Через неделю – опять звонок. Открыла я дверь, а там нищенка. Присмотрелась – Рая!.. Ноги голые. В тапочках. Это в снег-то!.. Дрожит, плачет, на колени упала.

- Мамочка, спаси меня!..

Хотелось жизнь в неё вдохнуть, а я, как приклеилась: ноги держат – сдвинуться не могу. Хорошо – Мишаня спал, не видел. Я спросила, где ключ, – выходило, потеряла.

- Мне деньги на ребёнка нужны, – распахнула я дверь. – Уходи, откуда пришла. Что бы я ни купила, ты все равно проколешь. Сама в пропасти – так хоть нас не тащи. Она руки тянет, плачет:

- Мамочка, пожалей! Не гони! – задрожал голос Евдокии.

- Пожалею, говорю, если лечиться пойдёшь.

Смотрит снизу вверх расчудесными чёрными бусинками, только они и остались… Удивление, мольба и надежда в них… Сама бледная, густые волосы слиплись, стройные ноги синие. Ой!.. – и в горле Евдокии щеколдой что-то стукнуло. Она закрыла лицо и так зашлась, что всем стало не по себе.

- Да, Райка… Она красивая, – разбавил тишину Пётр.

- В общем, – высморкалась и успокоилась Евдокия, – увела её, накормила, вымыла, согрела. Мишаню утром в садик отвела, замок купила, попросила соседа вставить и уехала с нею в наркодиспансер. Первую неделю всё, вроде, хорошо шло. Я радовалась, что из пропасти выбирается, а она радовалась моим приходам. А потом, гляжу, раздражаться стала. И узнала я, что её разыскали «дружкИ», наркоманы.
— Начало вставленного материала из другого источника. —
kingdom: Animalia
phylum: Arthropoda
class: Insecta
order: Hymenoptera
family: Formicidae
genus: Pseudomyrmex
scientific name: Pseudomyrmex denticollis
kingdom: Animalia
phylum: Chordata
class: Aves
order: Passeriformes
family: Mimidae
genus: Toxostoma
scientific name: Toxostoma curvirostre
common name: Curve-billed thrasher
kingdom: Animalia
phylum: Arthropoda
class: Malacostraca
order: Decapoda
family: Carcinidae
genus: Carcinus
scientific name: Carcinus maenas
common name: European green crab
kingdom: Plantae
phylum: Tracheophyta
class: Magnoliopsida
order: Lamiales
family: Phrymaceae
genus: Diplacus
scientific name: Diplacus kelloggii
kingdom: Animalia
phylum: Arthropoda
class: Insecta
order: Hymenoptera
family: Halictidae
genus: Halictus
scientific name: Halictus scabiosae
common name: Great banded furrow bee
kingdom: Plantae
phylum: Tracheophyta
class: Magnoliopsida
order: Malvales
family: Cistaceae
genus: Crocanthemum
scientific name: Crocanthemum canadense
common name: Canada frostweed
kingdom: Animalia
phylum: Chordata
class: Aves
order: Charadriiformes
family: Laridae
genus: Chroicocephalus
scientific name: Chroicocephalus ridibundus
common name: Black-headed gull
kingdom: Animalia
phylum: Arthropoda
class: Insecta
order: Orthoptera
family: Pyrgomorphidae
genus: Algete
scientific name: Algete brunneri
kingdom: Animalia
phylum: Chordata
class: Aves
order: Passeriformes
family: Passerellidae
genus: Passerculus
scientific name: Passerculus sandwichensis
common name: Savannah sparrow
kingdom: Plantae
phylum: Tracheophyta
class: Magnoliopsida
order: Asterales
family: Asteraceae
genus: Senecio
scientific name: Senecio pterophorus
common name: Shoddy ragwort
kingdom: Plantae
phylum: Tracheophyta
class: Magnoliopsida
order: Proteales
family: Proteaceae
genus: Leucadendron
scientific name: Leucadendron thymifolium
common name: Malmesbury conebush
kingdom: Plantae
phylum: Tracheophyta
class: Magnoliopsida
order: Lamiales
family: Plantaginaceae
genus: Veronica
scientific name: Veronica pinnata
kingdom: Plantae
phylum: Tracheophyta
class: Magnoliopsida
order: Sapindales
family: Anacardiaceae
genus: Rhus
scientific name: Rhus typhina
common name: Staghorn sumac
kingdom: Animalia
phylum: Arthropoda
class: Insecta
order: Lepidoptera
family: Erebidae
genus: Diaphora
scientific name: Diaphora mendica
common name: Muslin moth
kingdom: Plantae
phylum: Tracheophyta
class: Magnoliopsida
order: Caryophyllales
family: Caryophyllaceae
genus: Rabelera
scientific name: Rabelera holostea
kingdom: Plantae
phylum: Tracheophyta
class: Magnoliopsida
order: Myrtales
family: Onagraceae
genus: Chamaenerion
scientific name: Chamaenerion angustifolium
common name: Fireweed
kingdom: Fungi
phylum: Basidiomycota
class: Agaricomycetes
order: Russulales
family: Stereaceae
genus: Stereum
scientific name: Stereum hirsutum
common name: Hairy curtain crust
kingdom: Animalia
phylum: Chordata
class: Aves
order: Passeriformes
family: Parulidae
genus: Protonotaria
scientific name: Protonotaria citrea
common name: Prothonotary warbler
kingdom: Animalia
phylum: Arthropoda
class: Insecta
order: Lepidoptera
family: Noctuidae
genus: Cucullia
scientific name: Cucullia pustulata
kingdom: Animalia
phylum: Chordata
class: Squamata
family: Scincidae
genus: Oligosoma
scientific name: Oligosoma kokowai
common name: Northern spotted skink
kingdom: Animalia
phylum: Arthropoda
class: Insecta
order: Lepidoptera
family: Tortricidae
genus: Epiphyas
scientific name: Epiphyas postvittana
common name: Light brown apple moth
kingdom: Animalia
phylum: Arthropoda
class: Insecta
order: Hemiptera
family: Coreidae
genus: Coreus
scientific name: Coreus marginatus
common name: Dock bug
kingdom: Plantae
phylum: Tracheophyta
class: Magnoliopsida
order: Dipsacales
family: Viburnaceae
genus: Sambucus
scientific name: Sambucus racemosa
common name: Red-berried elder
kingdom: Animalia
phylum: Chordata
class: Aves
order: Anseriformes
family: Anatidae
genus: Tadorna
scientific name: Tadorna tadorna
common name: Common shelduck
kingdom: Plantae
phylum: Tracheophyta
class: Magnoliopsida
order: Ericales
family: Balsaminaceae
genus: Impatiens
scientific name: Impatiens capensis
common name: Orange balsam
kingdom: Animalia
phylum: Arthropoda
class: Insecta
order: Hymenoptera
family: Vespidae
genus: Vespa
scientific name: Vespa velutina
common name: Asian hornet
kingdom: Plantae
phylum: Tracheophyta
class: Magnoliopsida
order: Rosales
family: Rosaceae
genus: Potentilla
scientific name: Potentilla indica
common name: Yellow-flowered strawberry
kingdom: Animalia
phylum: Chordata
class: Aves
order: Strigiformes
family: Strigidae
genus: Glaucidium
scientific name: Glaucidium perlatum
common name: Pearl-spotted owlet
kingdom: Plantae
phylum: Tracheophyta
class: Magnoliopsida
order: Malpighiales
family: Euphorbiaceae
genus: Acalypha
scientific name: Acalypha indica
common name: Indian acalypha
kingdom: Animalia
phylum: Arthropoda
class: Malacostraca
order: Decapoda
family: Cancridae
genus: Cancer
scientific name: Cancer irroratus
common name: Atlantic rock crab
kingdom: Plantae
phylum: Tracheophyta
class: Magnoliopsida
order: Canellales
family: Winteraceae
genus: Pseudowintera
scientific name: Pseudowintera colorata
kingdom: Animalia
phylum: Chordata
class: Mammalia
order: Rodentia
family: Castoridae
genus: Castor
Зима вошла в силу, морозы установились 30-градусные. По выходу из диспансера я кожаное пальто ей купила, меховые сапоги и шапку песцовую. Она, как увидела, – ахнула, на шее повисла.

- Береги, – говорю, – знаешь ведь, как деньги достаются. "Палёнку" делаю - рискую

Уложу, бывало, ребёночка, а сама в мороз, в ночь, к прилавкам базарным. Мёрзну, жду, пока алкаш какой подойдёт. День и ночь сплошной тьмой стали.

Устроилась Рая пельмени лепить. Там каждый день деньгами рассчитывали, только не приносила она их домой. Вскоре пальто проколола, а потом и шапку с сапогами. Я думала, с ума сойду, хотела на себя руки наложить – внучок держал.

В конце концов она в притон ушла, всю зиму ханку и еду наркоманам готовила. К весне я не выдержала, разыскала её и упросила ещё раз пролечиться, – Евдокия помолчала и безнадёжно махнула рукой. – Четыре раза её лечила. Всё бесполезно: больницы только круг знакомств расширяли.